Paul Maloney of WPZine.com has a pretty good question: Is there a point anymore to using the WordPress ping lists? Paul’s experience mirrors my own in that I’ve not been able to calculate a decrease or increase in site traffic thanks to using sites such as Ping-O-Matic. At one point, I removed all of the sites I used to Ping because I was told that if you ping a website too much, it would ban the domain. At the time, I was also told that each time you update a post after it’s been published, a new ping is sent to the ping list. Without knowing it, I could have been sending way too many pings than what was needed but after I removed the ping list, I didn’t notice any decline in traffic.

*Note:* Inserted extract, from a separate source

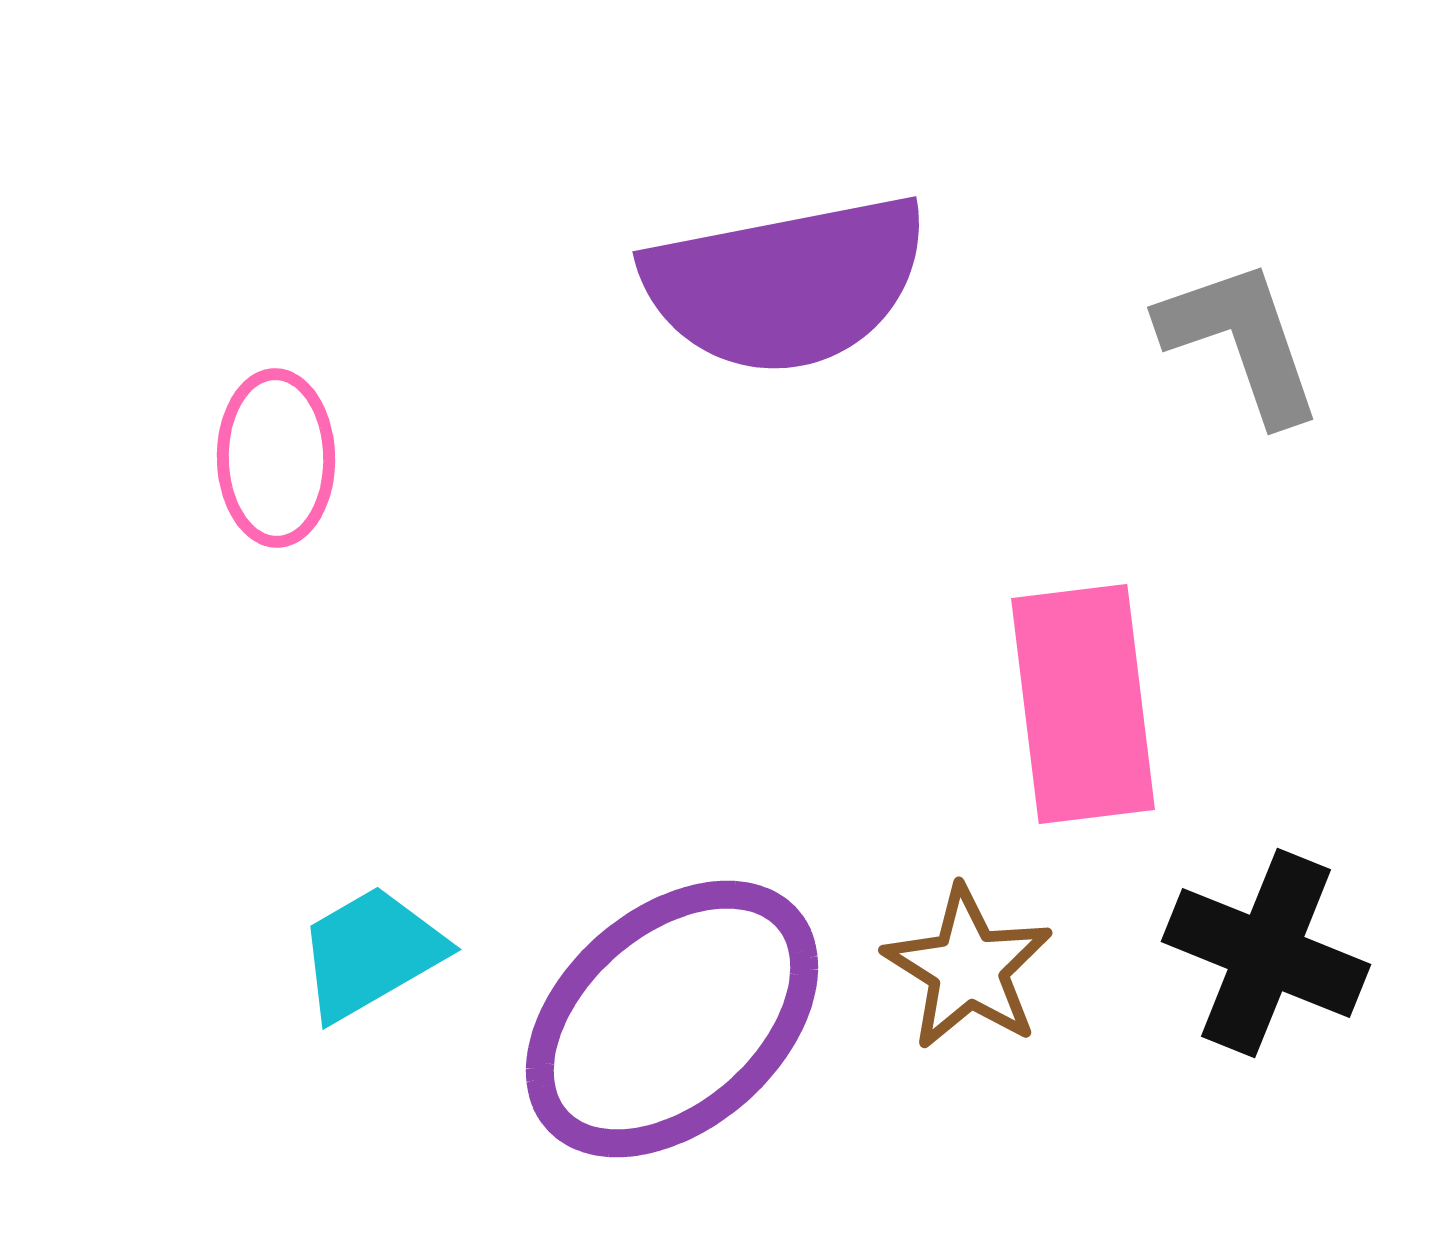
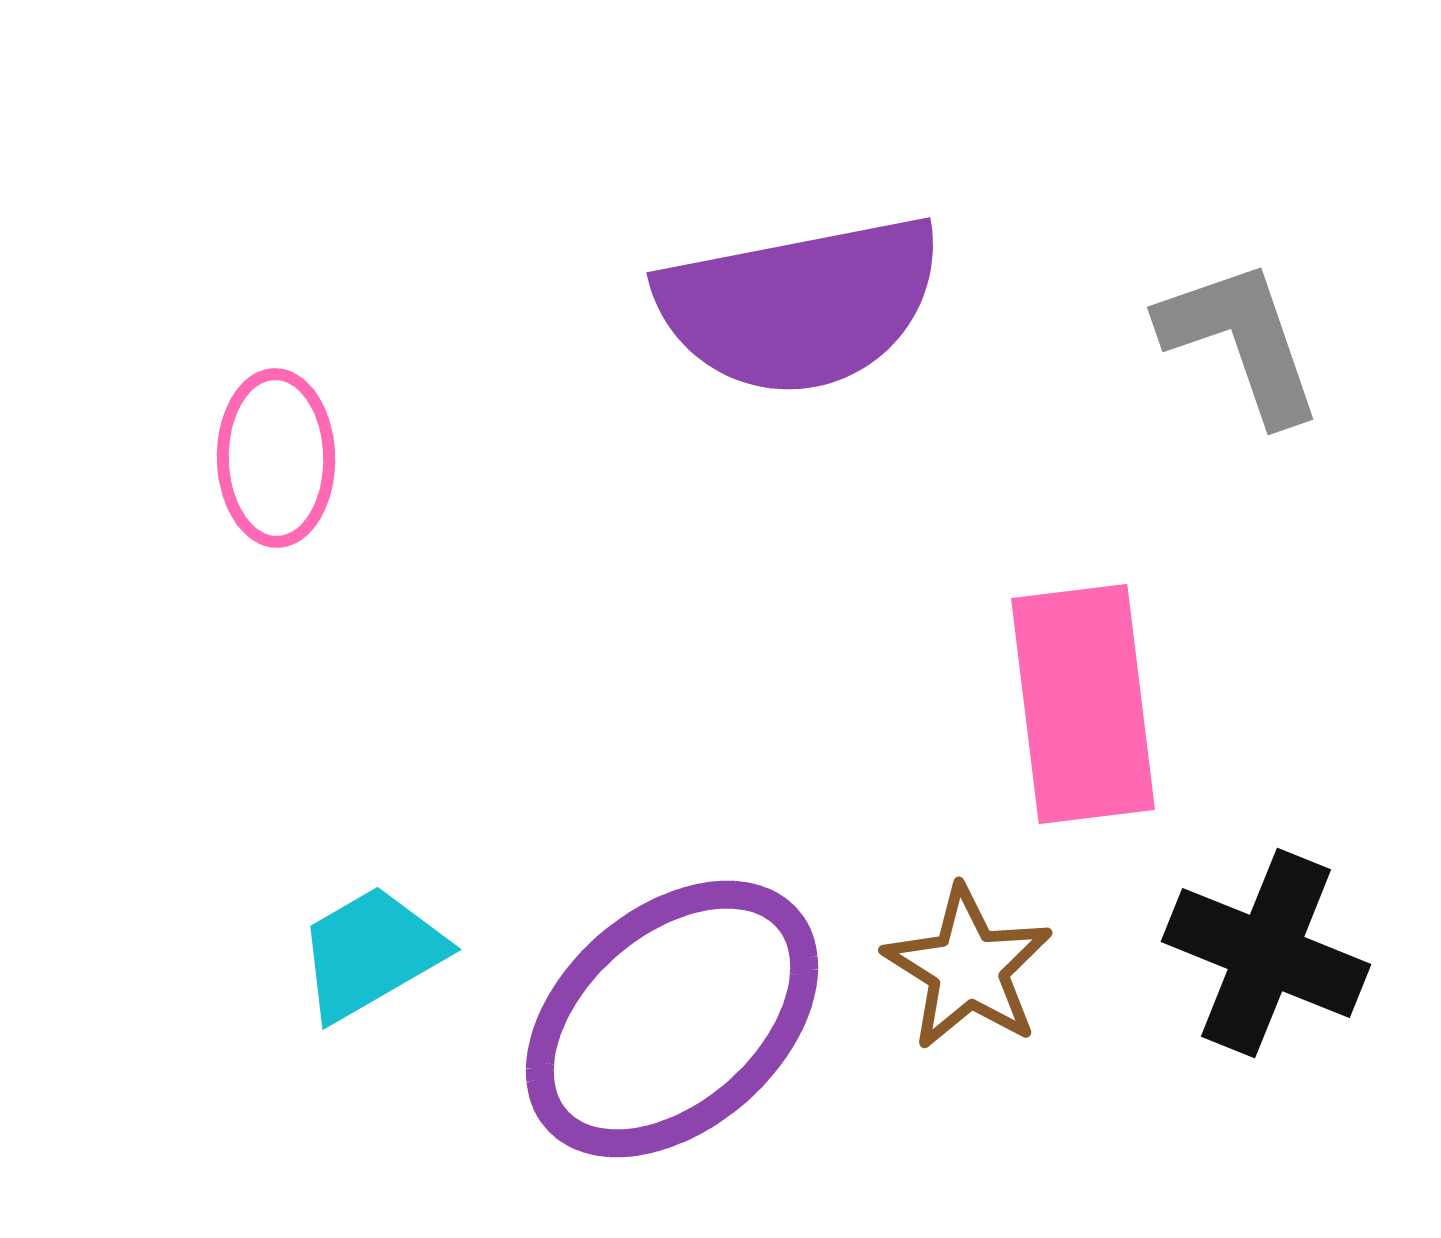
purple semicircle: moved 14 px right, 21 px down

There was a time when pinging specific websites after new content had been published would allow that content to be indexed faster instead of going by a web crawling schedule, the ping would notify the crawler to come early and index the new content. Search engines like Google are so fast at indexing new content on the web, I think the benefits of pinging have gone out the window.

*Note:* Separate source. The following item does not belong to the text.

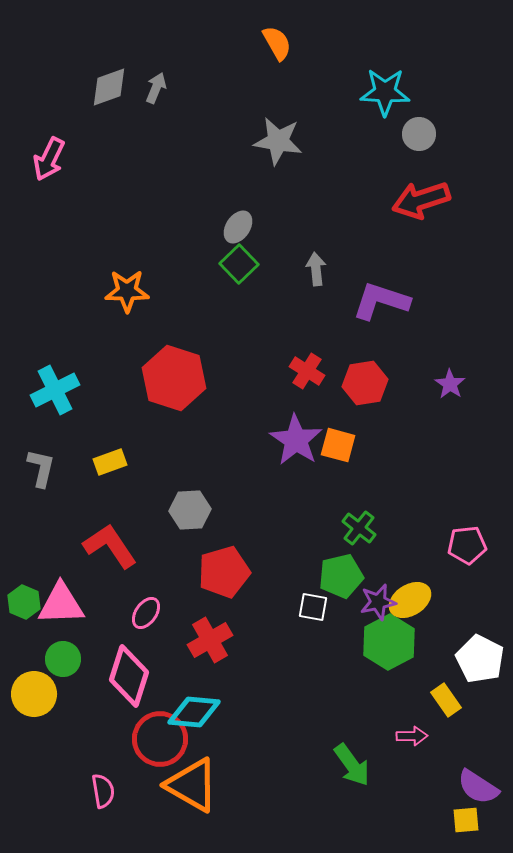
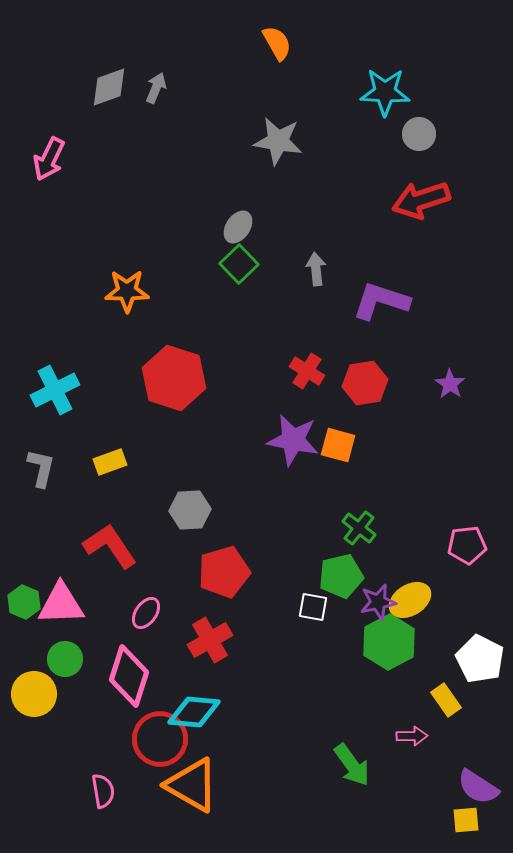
purple star at (296, 440): moved 3 px left; rotated 22 degrees counterclockwise
green circle at (63, 659): moved 2 px right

While the benefits of pinging are negligible, I happened to take a look at the Ping-O-Matic stats page (it hasn’t worked in months) and was surprised to see a graph showing the number of pings sent. So far for the month of December, the site has sent over 167 million pings. Since by default, the Ping-O-Matic list is used on new installs of WordPress, WordPress.com generated blogs and is able to be used by non WordPress using websites, the number is not that surprising. So while there are still a number of sites sending out Pings, I highly doubt it’s because of any benefits the site owner would receive for doing so. It doesn’t hurt to leave the ping list in tact which is what I recommend doing until all ping servers bite the dust.